La fin de semaine des 10 et 11 mai 2026 restera gravée dans la mémoire collective du Mali comme un tournant sombre pour son approvisionnement énergétique. Dans la région de Kayes, près de la forêt du Baoulé, des éléments du Groupe de Soutien à l’Islam et aux Musulmans (JNIM) ont délibérément détruit plusieurs pylônes à haute tension. Cette opération de sabotage, exécutée sous le regard d’un partenaire russe, l’Africa Corps, interroge sur l’efficacité réelle de cette collaboration militaire. Résultat : une canicule historique, une pénurie d’eau potable et une obscurité totale frappent Bamako, tandis que la menace terroriste se précise aux abords des barrages de Manantali et Sélingué.
Le JNIM cible les fondements économiques du pays
Ce n’est plus une guérilla classique, mais une véritable stratégie de siège qui s’impose. Après avoir paralysé les principaux axes routiers menant à la capitale en incendiant des camions et des bus civils, le JNIM frappe plus fort. En s’attaquant aux infrastructures électriques du Baoulé, les insurgés frappent directement les Bamakois et la stabilité institutionnelle du gouvernement de transition.
Leur méthode est d’une précision redoutable. Les pylônes, situés dans des zones reculées et difficiles d’accès, ont été détruits avec une expertise technique alarmante. Le bilan ? Des quartiers entiers de Bamako plongés dans l’obscurité, aggravant une crise énergétique déjà critique.

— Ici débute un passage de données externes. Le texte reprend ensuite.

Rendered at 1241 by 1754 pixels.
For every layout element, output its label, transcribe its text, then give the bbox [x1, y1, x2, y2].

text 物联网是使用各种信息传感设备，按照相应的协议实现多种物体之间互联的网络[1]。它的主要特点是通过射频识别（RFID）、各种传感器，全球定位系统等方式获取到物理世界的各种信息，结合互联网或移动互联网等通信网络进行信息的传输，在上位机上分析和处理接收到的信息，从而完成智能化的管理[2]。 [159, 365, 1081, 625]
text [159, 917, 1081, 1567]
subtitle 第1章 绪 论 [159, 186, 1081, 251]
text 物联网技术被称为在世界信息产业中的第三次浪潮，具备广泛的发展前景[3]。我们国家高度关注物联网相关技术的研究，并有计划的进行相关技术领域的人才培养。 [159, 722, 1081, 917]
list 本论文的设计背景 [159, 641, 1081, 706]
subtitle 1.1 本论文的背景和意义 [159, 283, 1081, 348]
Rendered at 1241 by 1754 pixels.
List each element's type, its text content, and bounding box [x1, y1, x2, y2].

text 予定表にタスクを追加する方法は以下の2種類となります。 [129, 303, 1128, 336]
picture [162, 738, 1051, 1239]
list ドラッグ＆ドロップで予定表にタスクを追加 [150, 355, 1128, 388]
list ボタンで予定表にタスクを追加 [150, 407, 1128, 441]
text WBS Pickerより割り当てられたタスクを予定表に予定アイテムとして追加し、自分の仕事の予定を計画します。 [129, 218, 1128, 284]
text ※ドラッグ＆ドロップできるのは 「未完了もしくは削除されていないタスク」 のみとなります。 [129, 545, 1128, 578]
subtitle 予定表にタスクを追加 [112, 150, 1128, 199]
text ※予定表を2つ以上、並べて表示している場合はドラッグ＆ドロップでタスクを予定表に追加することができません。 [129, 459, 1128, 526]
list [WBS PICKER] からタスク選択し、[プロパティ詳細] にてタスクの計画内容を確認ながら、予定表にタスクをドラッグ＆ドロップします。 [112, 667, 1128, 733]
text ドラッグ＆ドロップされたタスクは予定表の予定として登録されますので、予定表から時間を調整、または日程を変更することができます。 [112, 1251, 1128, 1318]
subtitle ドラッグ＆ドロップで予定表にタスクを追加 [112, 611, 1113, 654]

L’échec cuisant de l’Africa Corps
L’ironie est cruelle : ces attaques surviennent alors que l’Africa Corps et les Forces Armées Maliennes (FAMa) revendiquent le contrôle de ces zones. Comment des groupes armés ont-ils pu introduire des explosifs, miner des structures colossales et disparaître sans être inquiétés ? La réponse semble se trouver dans l’incapacité des drones et des patrouilles mixtes à protéger les réseaux stratégiques.
Sur le terrain, le décalage entre la communication militaire et la réalité est frappant. Si l’Africa Corps excelle dans les démonstrations de force en milieu urbain, sa capacité à contrer les attaques hybrides sur les infrastructures critiques reste quasi nulle. Pour les civils, cette impuissance se traduit par un quotidien de plus en plus insupportable.
Bamako étouffe sous la chaleur et l’obscurité
Les habitants de la capitale subissent une vague de chaleur inédite, avec des températures approchant les 45°C. Sans électricité pour les ventilateurs ni pompes pour distribuer l’eau potable, la vie devient un calvaire. Le gouvernement met en avant des convois de carburant escortés, mais la réalité est sans appel : les groupes électrogènes, déjà insuffisants, ne suffisent pas à compenser la perte du réseau haute tension.
Les centres de santé, en première ligne, fonctionnent dans des conditions précaires. Les services d’urgence et les maternités, privés de moyens techniques, mettent en danger des vies chaque jour. La colère gronde parmi la population, qui attend des solutions concrètes plutôt que des promesses.
Manantali et Sélingué : un risque de désastre régional
Le scénario le plus inquiétant se profile : selon des sources sécuritaires fiables, le JNIM préparerait une attaque contre les barrages de Manantali et Sélingué. Ces infrastructures sont vitales non seulement pour le Mali, mais aussi pour le Sénégal et la Mauritanie, qui dépendent de l’énergie partagée. Une destruction de ces barrages plongerait Bamako dans le noir pour des mois et déclencherait une crise alimentaire majeure.
Le passage du sabotage de camions à celui des pylônes, puis potentiellement des barrages, illustre une escalade méthodique de la stratégie du chaos. Face à cette menace, l’armée et ses alliés peinent à apporter une réponse à la hauteur des enjeux.
Un gouvernement sous pression
Le gouvernement de transition et ses partenaires russes sont désormais acculés. Les discours sur la libération du territoire contrastent avec la réalité d’un pays dont les infrastructures vitales s’effondrent les unes après les autres. Le déploiement coûteux de l’Africa Corps n’a pas empêché la dégradation de la situation sécuritaire ni la protection des services essentiels.
L’heure n’est plus aux déclarations triomphales, mais à une action urgente pour sécuriser les points stratégiques. Si les barrages sont touchés, c’est toute la crédibilité de l’État malien qui s’effondrera. Les Bamakois réclament désormais du concret : de l’eau, de la lumière et une sécurité tangible, loin des slogans.